Task details |
Look through the data below and extract, unchanged, the lines from the one that contains "fruit: present [275,161,302,185]" to the one that contains "coffee cup: none [436,463,466,507]", both included.
== Records provided
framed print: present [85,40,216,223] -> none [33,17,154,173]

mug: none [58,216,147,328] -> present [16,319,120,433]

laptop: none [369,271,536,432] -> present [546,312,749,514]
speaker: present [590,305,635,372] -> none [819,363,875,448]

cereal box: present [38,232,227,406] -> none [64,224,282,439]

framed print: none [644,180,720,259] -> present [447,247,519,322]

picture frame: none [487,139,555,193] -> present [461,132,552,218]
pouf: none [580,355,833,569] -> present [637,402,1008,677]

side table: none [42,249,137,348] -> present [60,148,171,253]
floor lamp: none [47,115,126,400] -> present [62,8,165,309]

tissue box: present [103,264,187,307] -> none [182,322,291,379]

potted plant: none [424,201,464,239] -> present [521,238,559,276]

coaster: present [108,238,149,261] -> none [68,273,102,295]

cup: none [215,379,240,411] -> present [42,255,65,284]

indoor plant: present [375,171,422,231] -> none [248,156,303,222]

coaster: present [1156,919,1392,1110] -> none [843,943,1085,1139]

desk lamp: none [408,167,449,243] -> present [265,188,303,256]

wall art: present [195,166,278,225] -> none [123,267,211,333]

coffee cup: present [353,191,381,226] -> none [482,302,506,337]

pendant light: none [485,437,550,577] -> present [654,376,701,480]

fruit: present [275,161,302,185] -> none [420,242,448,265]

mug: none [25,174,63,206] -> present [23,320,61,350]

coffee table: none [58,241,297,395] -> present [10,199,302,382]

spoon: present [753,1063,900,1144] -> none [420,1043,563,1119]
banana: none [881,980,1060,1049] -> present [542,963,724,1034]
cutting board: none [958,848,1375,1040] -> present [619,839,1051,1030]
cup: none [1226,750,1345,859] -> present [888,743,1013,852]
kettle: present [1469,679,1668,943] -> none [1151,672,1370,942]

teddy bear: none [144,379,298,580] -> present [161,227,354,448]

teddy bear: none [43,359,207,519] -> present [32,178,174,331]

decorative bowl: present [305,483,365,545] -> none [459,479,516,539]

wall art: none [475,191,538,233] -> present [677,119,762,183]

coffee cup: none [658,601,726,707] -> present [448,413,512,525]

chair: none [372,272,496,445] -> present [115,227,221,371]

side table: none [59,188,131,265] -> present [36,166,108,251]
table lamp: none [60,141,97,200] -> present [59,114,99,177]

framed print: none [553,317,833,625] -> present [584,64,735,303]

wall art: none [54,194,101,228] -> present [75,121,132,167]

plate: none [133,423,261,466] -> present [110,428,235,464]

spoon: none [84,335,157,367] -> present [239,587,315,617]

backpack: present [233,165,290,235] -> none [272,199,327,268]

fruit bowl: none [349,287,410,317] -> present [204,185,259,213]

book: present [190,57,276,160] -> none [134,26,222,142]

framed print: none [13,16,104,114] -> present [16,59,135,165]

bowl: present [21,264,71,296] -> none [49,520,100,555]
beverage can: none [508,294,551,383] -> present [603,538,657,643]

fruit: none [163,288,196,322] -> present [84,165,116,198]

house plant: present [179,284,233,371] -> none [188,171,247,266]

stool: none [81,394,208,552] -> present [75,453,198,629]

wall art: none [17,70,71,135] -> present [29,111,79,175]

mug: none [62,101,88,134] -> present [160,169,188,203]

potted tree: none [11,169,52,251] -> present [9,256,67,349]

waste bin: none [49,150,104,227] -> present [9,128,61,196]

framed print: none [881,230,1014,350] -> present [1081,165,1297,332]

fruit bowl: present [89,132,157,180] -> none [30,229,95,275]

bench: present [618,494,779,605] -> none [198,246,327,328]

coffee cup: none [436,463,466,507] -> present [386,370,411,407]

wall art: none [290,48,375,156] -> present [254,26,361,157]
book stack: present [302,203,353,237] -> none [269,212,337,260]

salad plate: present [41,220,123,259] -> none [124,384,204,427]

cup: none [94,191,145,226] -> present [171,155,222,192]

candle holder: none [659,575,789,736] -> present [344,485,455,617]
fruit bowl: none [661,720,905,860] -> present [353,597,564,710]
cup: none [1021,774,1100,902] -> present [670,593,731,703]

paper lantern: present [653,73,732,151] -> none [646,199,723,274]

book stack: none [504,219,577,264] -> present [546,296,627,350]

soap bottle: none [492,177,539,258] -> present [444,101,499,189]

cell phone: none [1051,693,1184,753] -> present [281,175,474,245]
====
Output |
fruit: present [275,161,302,185] -> none [420,242,448,265]

mug: none [25,174,63,206] -> present [23,320,61,350]

coffee table: none [58,241,297,395] -> present [10,199,302,382]

spoon: present [753,1063,900,1144] -> none [420,1043,563,1119]
banana: none [881,980,1060,1049] -> present [542,963,724,1034]
cutting board: none [958,848,1375,1040] -> present [619,839,1051,1030]
cup: none [1226,750,1345,859] -> present [888,743,1013,852]
kettle: present [1469,679,1668,943] -> none [1151,672,1370,942]

teddy bear: none [144,379,298,580] -> present [161,227,354,448]

teddy bear: none [43,359,207,519] -> present [32,178,174,331]

decorative bowl: present [305,483,365,545] -> none [459,479,516,539]

wall art: none [475,191,538,233] -> present [677,119,762,183]

coffee cup: none [658,601,726,707] -> present [448,413,512,525]

chair: none [372,272,496,445] -> present [115,227,221,371]

side table: none [59,188,131,265] -> present [36,166,108,251]
table lamp: none [60,141,97,200] -> present [59,114,99,177]

framed print: none [553,317,833,625] -> present [584,64,735,303]

wall art: none [54,194,101,228] -> present [75,121,132,167]

plate: none [133,423,261,466] -> present [110,428,235,464]

spoon: none [84,335,157,367] -> present [239,587,315,617]

backpack: present [233,165,290,235] -> none [272,199,327,268]

fruit bowl: none [349,287,410,317] -> present [204,185,259,213]

book: present [190,57,276,160] -> none [134,26,222,142]

framed print: none [13,16,104,114] -> present [16,59,135,165]

bowl: present [21,264,71,296] -> none [49,520,100,555]
beverage can: none [508,294,551,383] -> present [603,538,657,643]

fruit: none [163,288,196,322] -> present [84,165,116,198]

house plant: present [179,284,233,371] -> none [188,171,247,266]

stool: none [81,394,208,552] -> present [75,453,198,629]

wall art: none [17,70,71,135] -> present [29,111,79,175]

mug: none [62,101,88,134] -> present [160,169,188,203]

potted tree: none [11,169,52,251] -> present [9,256,67,349]

waste bin: none [49,150,104,227] -> present [9,128,61,196]

framed print: none [881,230,1014,350] -> present [1081,165,1297,332]

fruit bowl: present [89,132,157,180] -> none [30,229,95,275]

bench: present [618,494,779,605] -> none [198,246,327,328]

coffee cup: none [436,463,466,507] -> present [386,370,411,407]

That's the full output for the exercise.